A Model for Core Stability

What comes to mind when someone says the “core?” Many people think a 6 pack after performing hours of crunches. Others think it is low back and abdominal muscles working together for lifting objects. For some, the transversus abdominis jumps in their head. As our knowledge of human movement has progressed, it now seems more people are willing to consider the core the functional sum of many muscles. I personally like the model of the core as proposed by Mary Massery.1 In particular, the way it clearly describes the regional interdependence of the core. I have taken her “If You Can’t Breath, You Can’t Function” and “Advanced Pulmonary” courses and have really been able to apply it to various patient populations. Here is a quick breakdown of core stability that I find useful.

Essentially, the core runs from the neck to the pelvic floor. When pressure is adequately regulated through this system, core stability is created. The mechanical act of breathing is the major player in pressure control. The vocal folds at the top and the pelvic floor at the bottom are 2 valves that influence this pressure system. Thoracic and abdominal pressure are largely regulated by the diaphragm. However, the musculoskeletal system located between the neck and pelvic floor can also assist or even take over if needed.

Massery likens this pressure regulation to a soda can. When there is no breakdown in the system, our core resembles a closed soda can (very stable).  It is similar to an open soda can (limited stability) when there is a breakdown in the system like low back pain.  Try crushing a closed can, then crushing an open soda can to better see this. Dysfunctions of the core can occur outside of the abdomen and low back. Anything that could impair the mechanical act of breathing or pressure control in the core as described above. Tracheostomies, incontinence, constipation, COPD, and much more can disrupt this dynamic system.

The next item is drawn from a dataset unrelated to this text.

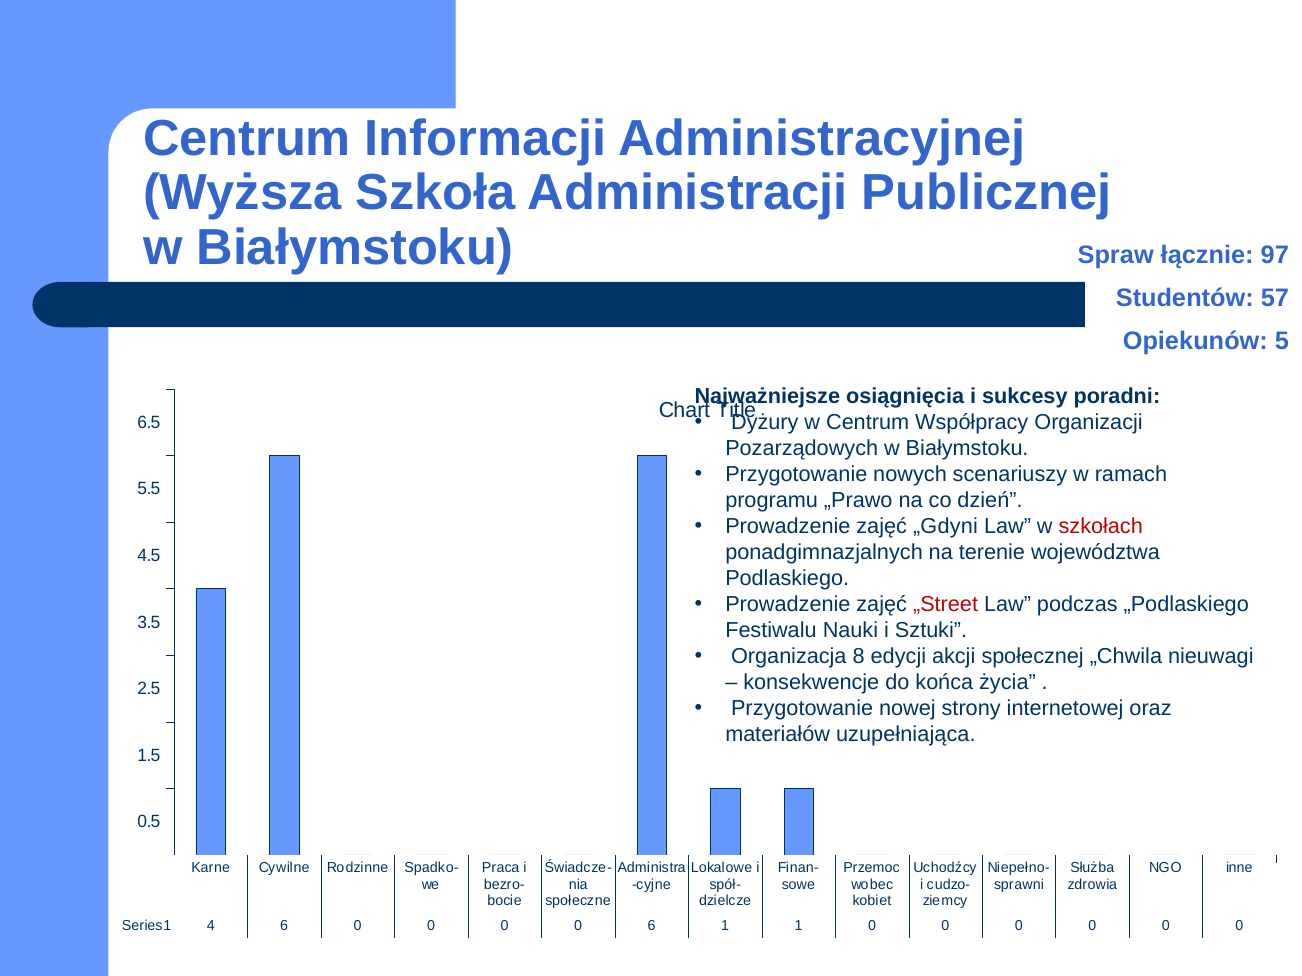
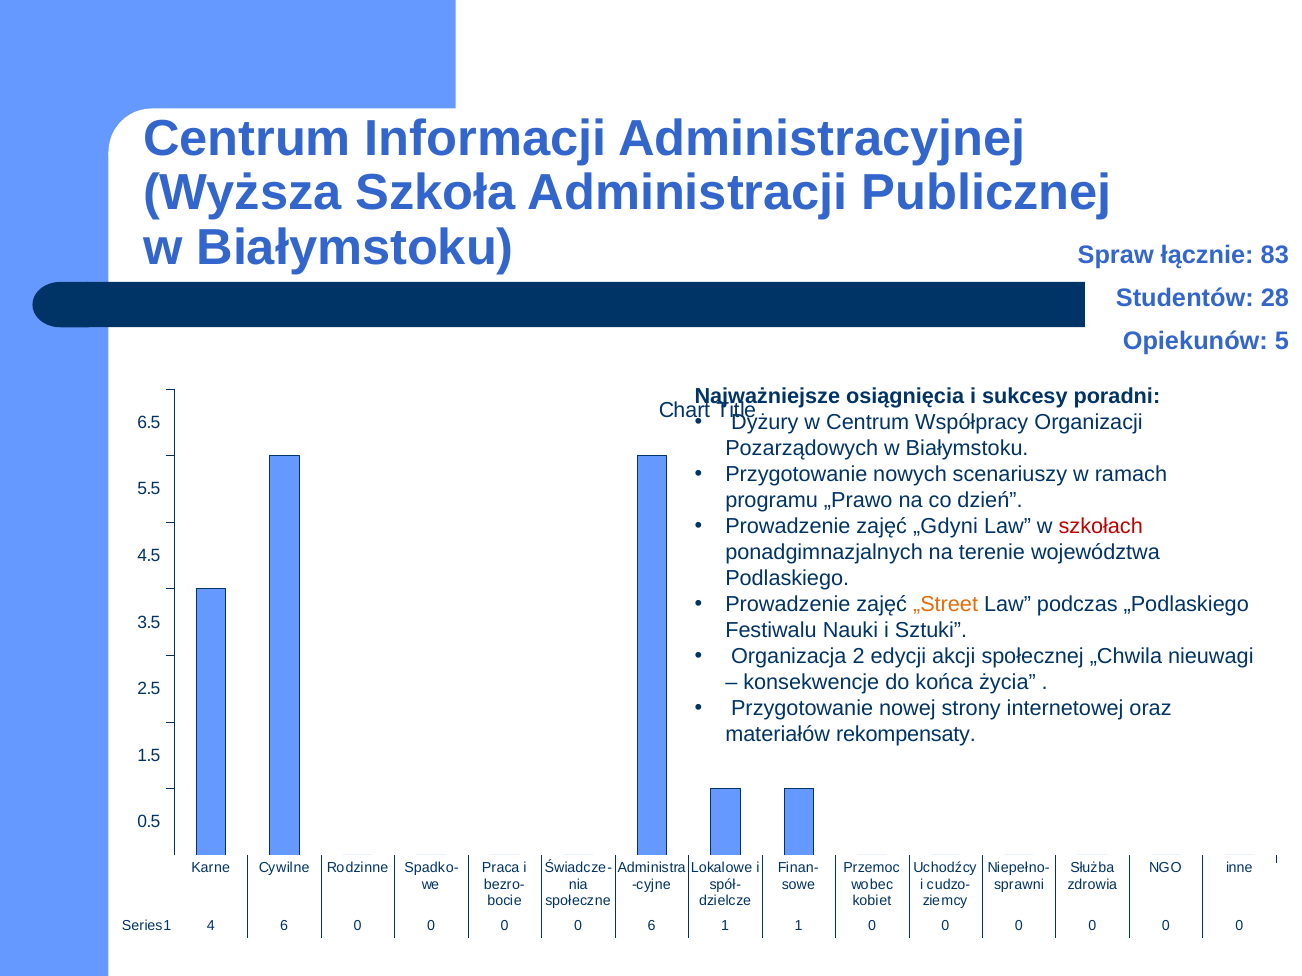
97: 97 -> 83
57: 57 -> 28
„Street colour: red -> orange
8: 8 -> 2
uzupełniająca: uzupełniająca -> rekompensaty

I know for a quick overview that was a lot of information. In the future, I hope to expand more on this topic. Actually, I am taking courses on myofascial release for dysphagia and external treatments for pelvic floor dysfunction in the near future. By taking these two classes, I hope to pass on some new ways to look at treating the top and bottom of the core.

Hope this helps,

Steve

References:

  1. Massery M. Multisystem Consequences of Impaired Breathing Mechanics and/or Postural Control.
    In: Frownfelter D, Dean E, eds. Cardiovascular and Pulmonary Physical Therapy Evidence and Practice, ed. 4. 4 ed. St. Louis, MO.: Elsevier Health Sciences; 2006:695-717.